■ WHAT TO WORK ON: From the entries below, retype only the lines from the one with "(162, 129) none" through the one with "(378, 393) none", exactly as written.

[Image comparison data]
▬▬▬
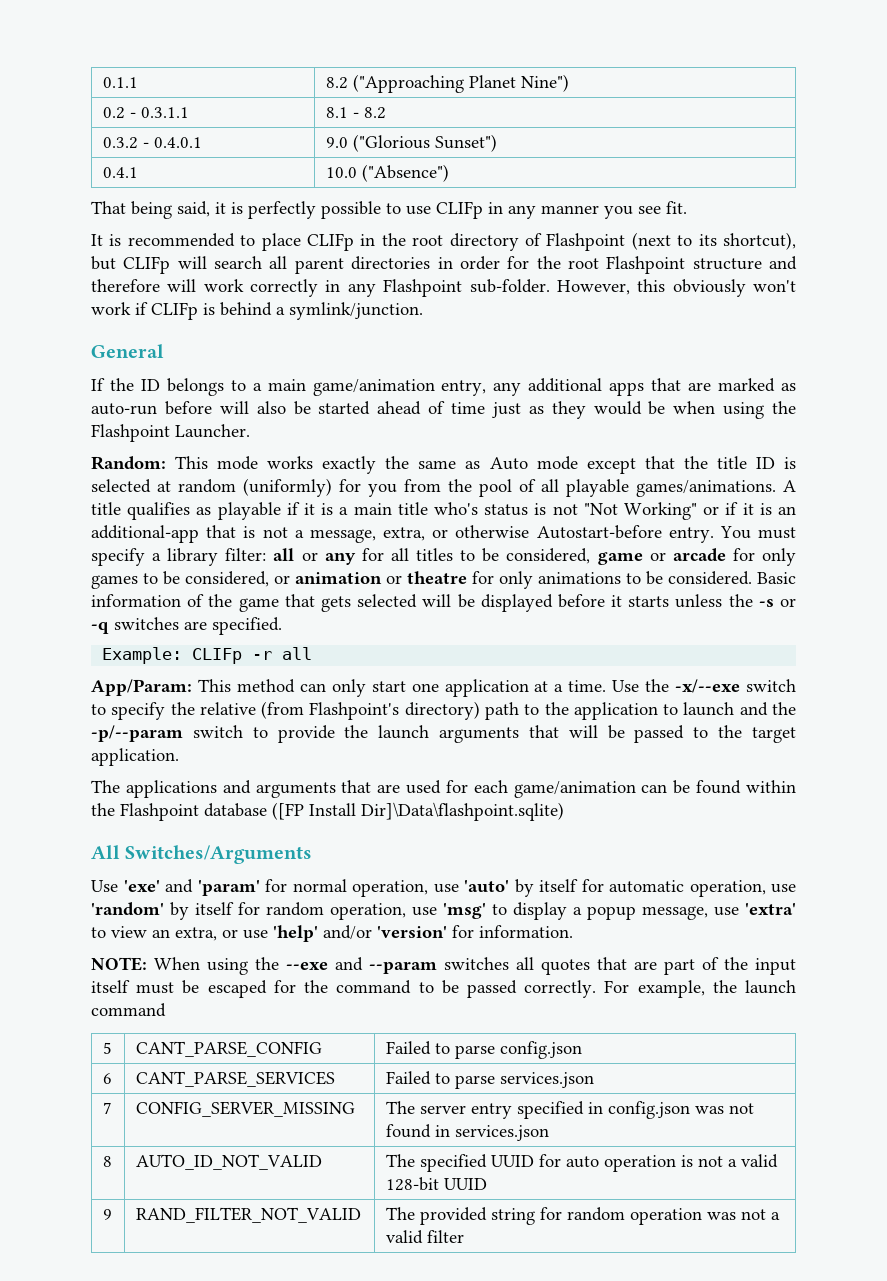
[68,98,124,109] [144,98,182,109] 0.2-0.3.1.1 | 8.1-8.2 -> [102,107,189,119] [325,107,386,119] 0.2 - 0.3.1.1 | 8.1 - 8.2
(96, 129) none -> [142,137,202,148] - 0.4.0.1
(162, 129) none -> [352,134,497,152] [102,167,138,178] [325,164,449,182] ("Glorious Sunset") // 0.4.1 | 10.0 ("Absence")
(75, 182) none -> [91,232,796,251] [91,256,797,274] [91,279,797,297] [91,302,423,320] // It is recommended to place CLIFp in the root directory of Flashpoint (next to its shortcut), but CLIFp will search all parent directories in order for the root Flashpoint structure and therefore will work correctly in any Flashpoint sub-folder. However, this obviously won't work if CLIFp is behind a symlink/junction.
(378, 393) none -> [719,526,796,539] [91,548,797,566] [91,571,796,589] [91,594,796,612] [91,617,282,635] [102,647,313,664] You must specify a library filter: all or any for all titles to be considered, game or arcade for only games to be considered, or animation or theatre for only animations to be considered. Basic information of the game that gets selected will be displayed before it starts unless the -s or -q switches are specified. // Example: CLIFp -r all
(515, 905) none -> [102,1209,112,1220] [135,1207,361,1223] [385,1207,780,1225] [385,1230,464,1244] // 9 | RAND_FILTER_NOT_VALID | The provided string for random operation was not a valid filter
▬▬▬
■ RESULT:
(162, 129) none -> [352,134,497,152] [102,167,138,178] [325,164,449,182] ("Glorious Sunset") // 0.4.1 | 10.0 ("Absence")
(75, 182) none -> [91,232,796,251] [91,256,797,274] [91,279,797,297] [91,302,423,320] // It is recommended to place CLIFp in the root directory of Flashpoint (next to its shortcut), but CLIFp will search all parent directories in order for the root Flashpoint structure and therefore will work correctly in any Flashpoint sub-folder. However, this obviously won't work if CLIFp is behind a symlink/junction.
(378, 393) none -> [719,526,796,539] [91,548,797,566] [91,571,796,589] [91,594,796,612] [91,617,282,635] [102,647,313,664] You must specify a library filter: all or any for all titles to be considered, game or arcade for only games to be considered, or animation or theatre for only animations to be considered. Basic information of the game that gets selected will be displayed before it starts unless the -s or -q switches are specified. // Example: CLIFp -r all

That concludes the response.